# START OF Selected passage
On 9/15/20 4:22 PM, Jason Gunthorpe wrote:
On Tue, Sep 15, 2020 at 05:33:30PM -0400, Peter Xu wrote:
RDMA doesn't ever use !WRITE
I'm guessing #5 is the issue, just with a different ordering. If the
#3 pin_user_pages() preceeds the #2 fork, don't we get to the same #5?
Right, but only if without MADV_DONTFORK?
Yes, results are that MADV_DONTFORK resolves the issue for initial
tests. I should know if a bigger test suite passes in a few days.
If this is a problem, we may still need the fix patch (maybe not as urgent as
before at least). But I'd like to double confirm, just in case I miss some
obvious facts above.
I'm worred that the sudden need to have MAD_DONTFORK is going to be a
turn into a huge regression. It already blew up our first level of
synthetic test cases. I'm worried what we will see when the
application suite is run in a few months :\
For my own preference I'll consider changing kernel behavior if the impact is
still under control (the performance report of 30%+ boost is also attractive
after the simplify-cow patch). The other way is to maintain the old reuse
logic forever, that'll be another kind of burden. Seems no easy way on either
side...
# END OF Selected passage
# START OF Data listing
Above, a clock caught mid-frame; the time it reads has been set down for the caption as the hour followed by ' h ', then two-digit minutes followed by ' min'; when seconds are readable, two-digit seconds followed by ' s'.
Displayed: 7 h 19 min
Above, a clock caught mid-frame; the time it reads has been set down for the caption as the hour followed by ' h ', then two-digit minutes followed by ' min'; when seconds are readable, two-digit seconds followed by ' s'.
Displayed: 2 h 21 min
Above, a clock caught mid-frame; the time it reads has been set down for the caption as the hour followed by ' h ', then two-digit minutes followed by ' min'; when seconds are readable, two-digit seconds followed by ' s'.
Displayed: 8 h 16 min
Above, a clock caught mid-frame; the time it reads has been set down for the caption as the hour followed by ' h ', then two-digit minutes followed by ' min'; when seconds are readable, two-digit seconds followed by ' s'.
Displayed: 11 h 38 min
# END OF Data listing
# START OF Data listing
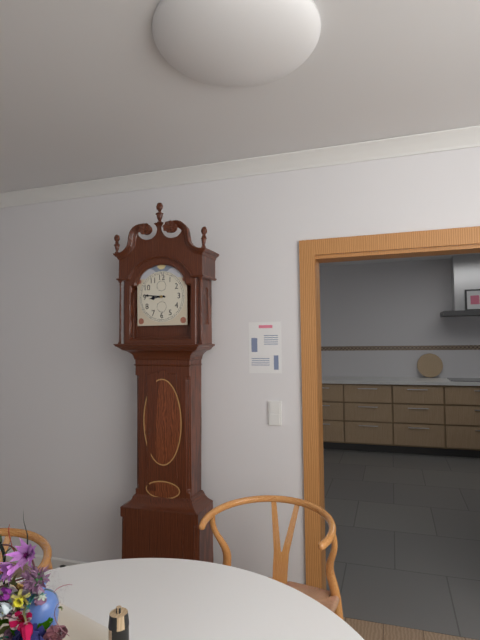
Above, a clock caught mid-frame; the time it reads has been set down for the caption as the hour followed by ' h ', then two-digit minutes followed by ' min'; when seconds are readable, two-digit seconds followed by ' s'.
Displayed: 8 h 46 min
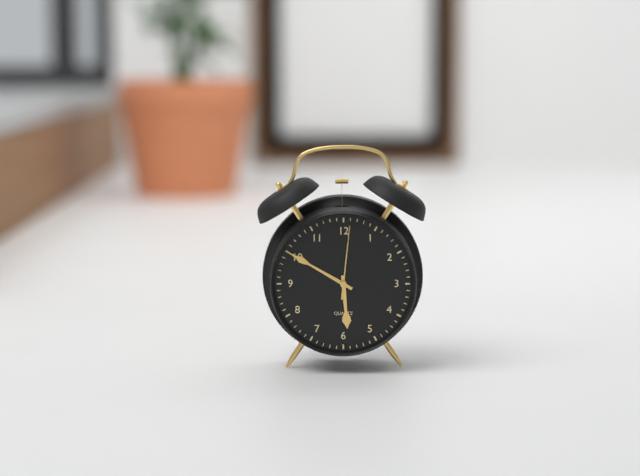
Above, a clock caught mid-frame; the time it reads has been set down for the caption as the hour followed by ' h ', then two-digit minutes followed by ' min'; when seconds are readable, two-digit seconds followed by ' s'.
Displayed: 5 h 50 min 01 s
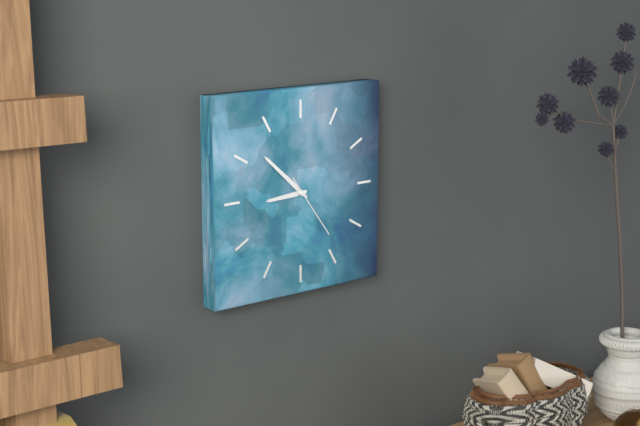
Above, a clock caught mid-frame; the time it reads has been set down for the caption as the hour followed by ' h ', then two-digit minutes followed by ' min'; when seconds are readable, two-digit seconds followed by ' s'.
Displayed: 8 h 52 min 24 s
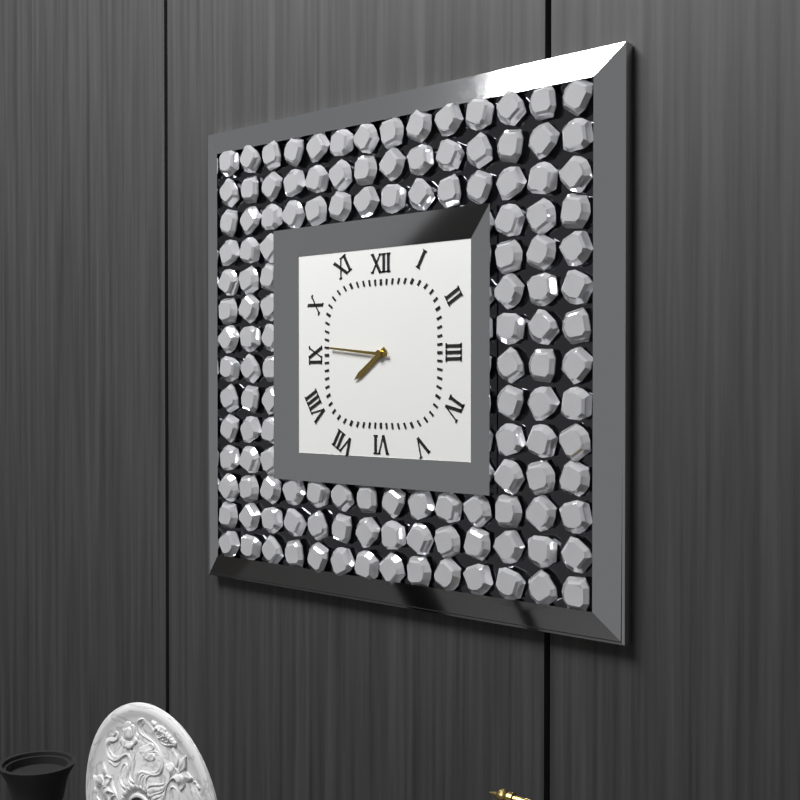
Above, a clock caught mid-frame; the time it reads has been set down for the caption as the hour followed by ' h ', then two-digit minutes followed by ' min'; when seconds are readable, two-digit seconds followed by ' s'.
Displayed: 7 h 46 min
# END OF Data listing
* **Tasks for this exercise**
[A] Answer these questions about the kernel email thread:
(i) According to the thread, what does RDMA never use?
(ii) What resolves the issue in the initial tests?
(iii) What performance boost is reported after the simplify-cow patch?
[B] Pick up the kernel email thread about MADV_DONTFORK after its final sentence and write a few more sentences.

* **Task-by-task results**
[A]
(i) !WRITE
(ii) MADV_DONTFORK
(iii) 30%+

[B]
It seems very strange that a physical page exclusively owned by a
process can become copied if pin_user_pages() is active and the
process did fork() at some point.
Could the new pin_user_pages() logic help here? eg the
GUP_PIN_COUNTING_BIAS stuff?
Could the COW code consider a refcount of GUP_PIN_COUNTING_BIAS + 1 as
being owned by the current mm and not needing COW? The DMA pin would
be 'invisible' for COW purposes?
Please do be careful to use the API, rather than the implementation. The
FOLL_PIN refcounting system results in being able to get a "maybe
DMA-pinned", or a "definitely not DMA-pinned", via this API call:
static inline bool page_maybe_dma_pinned(struct page *page)
...which does *not* always use GUP_PIN_COUNTING_BIAS to provide that
answer.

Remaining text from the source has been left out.